The winter sun is low in the Seattle sky, casting long still shadows with dry, shimmering highlights (see how the blades of grass and the tips of the bare branches glisten). Capturing these ancient trunks in the rare winter sun and in the winter of their lives, as it happens, is a gift, especially for all the memories spent among them over summers past. I also enjoy seeing these trees — so famous for their verdance and their champagne shades of pink — stripped to the raw form in black and white.
The contrast with the built structures behind is overt and that pleases me, too. For me, the meaning of art suffers with obscurity — yet when there is depth in what is simple and direct, that is something exquisite. I will be chasing that forever.

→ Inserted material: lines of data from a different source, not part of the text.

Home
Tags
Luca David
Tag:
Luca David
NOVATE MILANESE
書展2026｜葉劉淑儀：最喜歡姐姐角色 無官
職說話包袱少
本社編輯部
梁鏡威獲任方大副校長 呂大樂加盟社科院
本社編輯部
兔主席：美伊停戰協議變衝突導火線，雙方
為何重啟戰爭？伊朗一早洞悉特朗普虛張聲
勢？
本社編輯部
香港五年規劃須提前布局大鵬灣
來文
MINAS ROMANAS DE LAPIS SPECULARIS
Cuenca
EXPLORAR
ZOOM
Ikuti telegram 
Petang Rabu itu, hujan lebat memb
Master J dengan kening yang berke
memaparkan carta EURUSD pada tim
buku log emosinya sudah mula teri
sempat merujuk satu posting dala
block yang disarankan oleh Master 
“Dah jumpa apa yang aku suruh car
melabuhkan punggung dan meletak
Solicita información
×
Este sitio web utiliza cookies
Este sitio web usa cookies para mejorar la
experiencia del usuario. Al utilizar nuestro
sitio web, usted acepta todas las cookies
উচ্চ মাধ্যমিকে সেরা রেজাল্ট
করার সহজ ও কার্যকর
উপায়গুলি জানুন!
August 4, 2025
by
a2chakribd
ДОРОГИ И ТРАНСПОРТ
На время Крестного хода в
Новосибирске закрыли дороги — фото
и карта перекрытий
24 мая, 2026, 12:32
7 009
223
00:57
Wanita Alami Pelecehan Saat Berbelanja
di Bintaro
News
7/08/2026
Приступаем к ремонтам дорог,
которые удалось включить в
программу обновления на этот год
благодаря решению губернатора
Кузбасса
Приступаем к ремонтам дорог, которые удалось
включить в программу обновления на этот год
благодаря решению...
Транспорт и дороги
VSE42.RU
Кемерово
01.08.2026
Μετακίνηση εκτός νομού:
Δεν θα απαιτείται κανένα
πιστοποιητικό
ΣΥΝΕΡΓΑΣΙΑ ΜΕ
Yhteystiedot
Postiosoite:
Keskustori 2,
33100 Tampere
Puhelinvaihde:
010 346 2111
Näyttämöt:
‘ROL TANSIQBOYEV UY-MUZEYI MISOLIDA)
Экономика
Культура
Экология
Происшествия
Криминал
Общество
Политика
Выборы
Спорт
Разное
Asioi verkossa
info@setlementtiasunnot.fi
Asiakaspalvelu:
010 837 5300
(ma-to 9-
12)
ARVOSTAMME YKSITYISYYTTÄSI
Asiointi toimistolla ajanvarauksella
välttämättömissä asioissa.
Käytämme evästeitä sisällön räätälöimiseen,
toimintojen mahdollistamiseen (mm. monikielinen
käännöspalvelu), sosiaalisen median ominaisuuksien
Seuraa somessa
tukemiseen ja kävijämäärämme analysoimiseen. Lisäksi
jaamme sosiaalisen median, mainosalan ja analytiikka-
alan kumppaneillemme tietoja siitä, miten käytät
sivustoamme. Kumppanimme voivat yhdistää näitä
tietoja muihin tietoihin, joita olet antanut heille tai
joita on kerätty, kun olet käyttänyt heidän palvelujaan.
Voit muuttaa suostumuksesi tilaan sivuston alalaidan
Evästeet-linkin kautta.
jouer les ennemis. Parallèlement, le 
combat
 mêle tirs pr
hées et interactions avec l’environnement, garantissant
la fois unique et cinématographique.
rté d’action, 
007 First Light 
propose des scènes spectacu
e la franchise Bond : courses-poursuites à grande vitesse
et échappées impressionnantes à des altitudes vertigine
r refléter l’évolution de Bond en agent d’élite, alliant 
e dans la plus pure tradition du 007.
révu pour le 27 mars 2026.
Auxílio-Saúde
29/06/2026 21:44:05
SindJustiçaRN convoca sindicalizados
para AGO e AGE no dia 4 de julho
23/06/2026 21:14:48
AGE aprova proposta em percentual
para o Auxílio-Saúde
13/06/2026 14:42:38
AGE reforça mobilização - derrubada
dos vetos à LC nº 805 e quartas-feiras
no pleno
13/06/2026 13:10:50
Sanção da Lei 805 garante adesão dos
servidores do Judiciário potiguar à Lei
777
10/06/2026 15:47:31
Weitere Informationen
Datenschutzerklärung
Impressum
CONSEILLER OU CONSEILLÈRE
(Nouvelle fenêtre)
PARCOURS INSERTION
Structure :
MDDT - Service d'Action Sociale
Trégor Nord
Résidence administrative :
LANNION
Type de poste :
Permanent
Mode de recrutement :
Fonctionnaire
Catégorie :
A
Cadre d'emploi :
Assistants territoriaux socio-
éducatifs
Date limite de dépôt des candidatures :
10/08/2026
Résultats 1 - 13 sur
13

Photo-speak: I wanted to emphasize this effect (focusing on the trunks) with a close crop by shooting with a mid-range lens (probably a 50 and an 85). The exchange is that in this middle length, which is better suited for separating the subject, I start to lose depth of field, especially at hand-held shutter speeds or on slower film like the Delta 100 above (notice the blurred background—an 85mm at its happiest). Although bokeh like this can be lovely, I think images in full focus are more difficult to compose and ultimately, more interesting. With the Tri-X 400 (below) I did my best by sacrificing what I could in the front. A tripod, as always, would have helped! (Longer exposures / larger f-stops / greater DOF.)